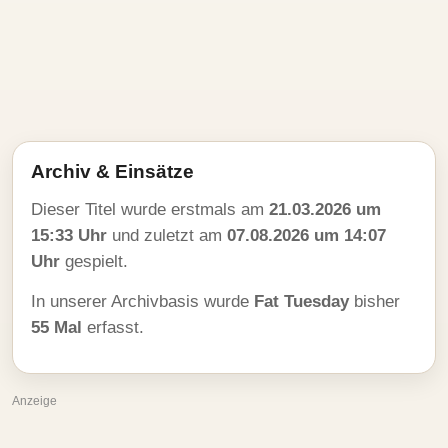
Archiv & Einsätze
Dieser Titel wurde erstmals am
21.03.2026 um
15:33 Uhr
und zuletzt am
07.08.2026 um 14:07
Uhr
gespielt.
In unserer Archivbasis wurde
Fat Tuesday
bisher
55 Mal
erfasst.
Anzeige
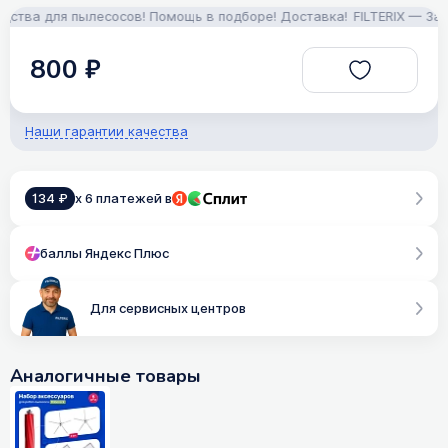
а для пылесосов! Помощь в подборе! Доставка!
FILTERIX — Запчас
800 ₽
Наши гарантии качества
134 ₽
x 6 платежей в
баллы Яндекс Плюс
Для сервисных центров
Аналогичные товары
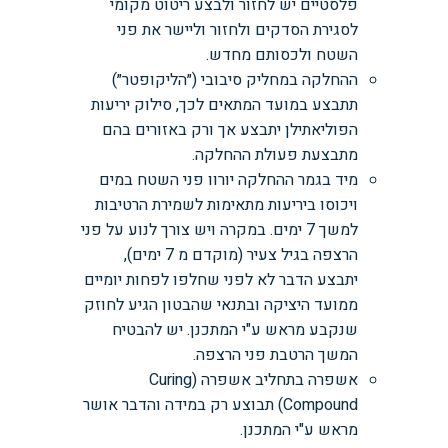
פלסטיים יש לחזור ולבצע ריטוט מקומי
לסגירת הסדקים ולחזור וליישר את פני
השטח ולכסותם מחדש.
ההחלקה במחליק סיבובי (״הליקופטר״)
תתבצע במועד המתאים לכך, סילוק יריעות
הפוליאתילן יתבצע אך ורק באזורים בהם
מתבצעת פעולת ההחלקה.
מיד בגמר ההחלקה יורוו פני השטח במים
ויכוסו ביריעות מתאימות לשמירת הרטיבות
למשך 7 ימים. במקרה ויש צורך לנוע על פני
הרצפה בגיל צעיר (מוקדם מ 7 ימים),
יתבצע הדבר לא לפני שחלפו לפחות יומיים
ממועד היציקה ובתנאי שהבטון הגיע לחוזק
שנקבע מראש ע"י המתכנן. יש להבטיח
המשך הרטבת פני הרצפה.
אשפרה בתחליב אשפרה (Curing
Compound) תבוצע רק במידה והדבר אושר
מראש ע"י המתכנן.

TASK TO CARRY OUT: Please set down each line of the data above exactly as written, without the pictures.

ANSWER AREA:
Archiv & Einsätze
Dieser Titel wurde erstmals am
21.03.2026 um
15:33 Uhr
und zuletzt am
07.08.2026 um 14:07
Uhr
gespielt.
In unserer Archivbasis wurde
Fat Tuesday
bisher
55 Mal
erfasst.
Anzeige
а для пылесосов! Помощь в подборе! Доставка!
FILTERIX — Запчас
800 ₽
Наши гарантии качества
134 ₽
x 6 платежей в
баллы Яндекс Плюс
Для сервисных центров
Аналогичные товары
פלסטיים יש לחזור ולבצע ריטוט מקומי
לסגירת הסדקים ולחזור וליישר את פני
השטח ולכסותם מחדש.
ההחלקה במחליק סיבובי (״הליקופטר״)
תתבצע במועד המתאים לכך, סילוק יריעות
הפוליאתילן יתבצע אך ורק באזורים בהם
מתבצעת פעולת ההחלקה.
מיד בגמר ההחלקה יורוו פני השטח במים
ויכוסו ביריעות מתאימות לשמירת הרטיבות
למשך 7 ימים. במקרה ויש צורך לנוע על פני
הרצפה בגיל צעיר (מוקדם מ 7 ימים),
יתבצע הדבר לא לפני שחלפו לפחות יומיים
ממועד היציקה ובתנאי שהבטון הגיע לחוזק
שנקבע מראש ע"י המתכנן. יש להבטיח
המשך הרטבת פני הרצפה.
אשפרה בתחליב אשפרה (Curing
Compound) תבוצע רק במידה והדבר אושר
מראש ע"י המתכנן.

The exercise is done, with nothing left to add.